Like many New Jerseyans, I can make fun of my state, Bar A, Belmar and the Seaside Heights boardwalk trash (not garbage, grimy people) all I want, because it's mine - for better or for worse.  I can crack jokes about gum-snapping accents that make your ears painfully ring, or the stench by exit 15 on the Turnpike because it's my accent to make fun of and my state that has that quirky and disgusting smell for 5 minutes.  I can yell "fuggetdabawdit" while passing a car on a 5 lane highway next to a Sopranos set.  And along with these stereotypes that people want to think encompass my state, I can relish the sweet flavor of a Jersey tomato, warm from the sun and juicy as I sit in a field in Central Jersey surrounded by clean, green air and open farmland.  I can walk down the ivy dripping streets of Princeton, enjoy the view from a car ride up Skyline Drive, and snap pictures of lacy Victorian houses catching the last rays of the summer sun in Cape May.  I can eat cotton candy and popcorn on a boardwalk full of the smells of suntan lotion and childhood, and try and get the last of the sand off my feet before getting into the car to drive home on the Parkway.  I can search the boardwalk of Asbury Park for the sounds of music and a story from decades ago, chase the dreams of winning and the perfect night out in Atlantic City, or simply sit in a porch swing, huddled up in a Ron Jon hoodie and look out on the dunes in Long Beach Island.  I can drink a Corona after a day at the beach in Belmar with friends, walk the dunes at Sandy Hook, and have a backyard barbecue in Wildwood before hitting the Ferris Wheel, again, as always, envious I can't eat the grilled clams.

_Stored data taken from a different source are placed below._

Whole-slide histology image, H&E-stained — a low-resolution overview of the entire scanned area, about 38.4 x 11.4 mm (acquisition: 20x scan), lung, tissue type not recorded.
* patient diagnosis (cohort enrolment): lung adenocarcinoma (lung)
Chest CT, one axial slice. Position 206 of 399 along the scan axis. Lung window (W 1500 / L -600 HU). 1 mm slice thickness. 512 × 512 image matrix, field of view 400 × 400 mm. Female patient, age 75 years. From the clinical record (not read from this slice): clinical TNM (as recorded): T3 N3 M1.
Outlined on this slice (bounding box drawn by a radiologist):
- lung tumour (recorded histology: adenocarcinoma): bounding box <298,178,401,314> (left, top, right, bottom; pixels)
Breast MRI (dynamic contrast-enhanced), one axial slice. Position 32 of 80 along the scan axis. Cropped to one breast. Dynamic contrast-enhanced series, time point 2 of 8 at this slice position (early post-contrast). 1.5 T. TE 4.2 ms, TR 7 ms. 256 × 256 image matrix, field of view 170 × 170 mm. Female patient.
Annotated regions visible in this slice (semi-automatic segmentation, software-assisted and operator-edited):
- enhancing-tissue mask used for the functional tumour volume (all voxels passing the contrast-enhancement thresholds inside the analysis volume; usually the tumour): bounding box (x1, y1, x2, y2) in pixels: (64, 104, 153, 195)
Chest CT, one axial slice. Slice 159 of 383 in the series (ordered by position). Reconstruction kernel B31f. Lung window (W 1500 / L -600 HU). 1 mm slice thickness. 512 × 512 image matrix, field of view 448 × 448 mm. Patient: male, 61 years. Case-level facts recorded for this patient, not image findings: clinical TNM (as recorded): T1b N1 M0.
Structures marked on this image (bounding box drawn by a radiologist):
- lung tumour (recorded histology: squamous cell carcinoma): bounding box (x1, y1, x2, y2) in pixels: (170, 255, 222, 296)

Seeing pictures of New Jersey is such devastation hurts in a different way then living through what happened here in Monterosso.  Though maybe I didn't live in LBI, Ortley Beach or Manasquan, I spent some of my most vivid memories there.  Many of the scenes that shape my life take place at the Jersey Shore, and, for better or for worse, all 180 something miles of my state is built on it, meaning I'm not the only one.  The Jersey Shore is a shared memory for us, a collective sigh of summer relief that we can all relate to, and look back with a nostalgic smile.

The Cinque Terre has a different view, a different charm, and is, by all accounts, the exact opposite of the other beach close to my heart that was destroyed last week, but the famous resilience and hard-headedness of the people here means that they have something very important in common with the people of my Garden State.  Having thick skins after being made the punchline of every joke in the United States, New Jerseyans know that we are actually holders to the best secret - we are incredibly lucky to live where we do.  We are tough people underneath the stereotype and the joke, and made of stone.  Like my little village here, we are people who do not back down to a challenge.

Getting from the bed and breakfast to the restaurant normally takes less then a minute.  In the past few days, it would take ten, fifteen, as people stopped me and asked how we were doing in New Jersey.  I was proudly surprised they even knew where it was, as it normally gets swept into the category of New York.  As I chatted with our local handyman, who is 110% Monterossini, he asked if there were people in my state that still lived there, and I responded, confused, that of course they were.

Then you will be ok, he said, firmly, assuredly.  If it is someone's home, no matter how destroyed, you can always rebuild.  Look what we did, he laughed, throwing his hands up to the sky.

He is right, of course, and it's true.  Where there are stubborn people with a deep love for where they live, where they grew up, and memories that run through their veins, you will always, sooner or later, be alright.  Come hurricane, flood or earthquake, with power or without water, hard headed people who love where they live will always have an dogged fire to survive and rebuild.

In the end, perhaps Monterosso and New Jersey aren't all that different after all.